____ Data listing

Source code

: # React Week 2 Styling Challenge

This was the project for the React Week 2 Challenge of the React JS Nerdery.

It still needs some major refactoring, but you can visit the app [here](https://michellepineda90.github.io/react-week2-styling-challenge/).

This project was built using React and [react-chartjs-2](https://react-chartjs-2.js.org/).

________

Instruction:
Determine the number of lines in the preceding data that contain the word "project". Reply with that number only.

Task solution:
2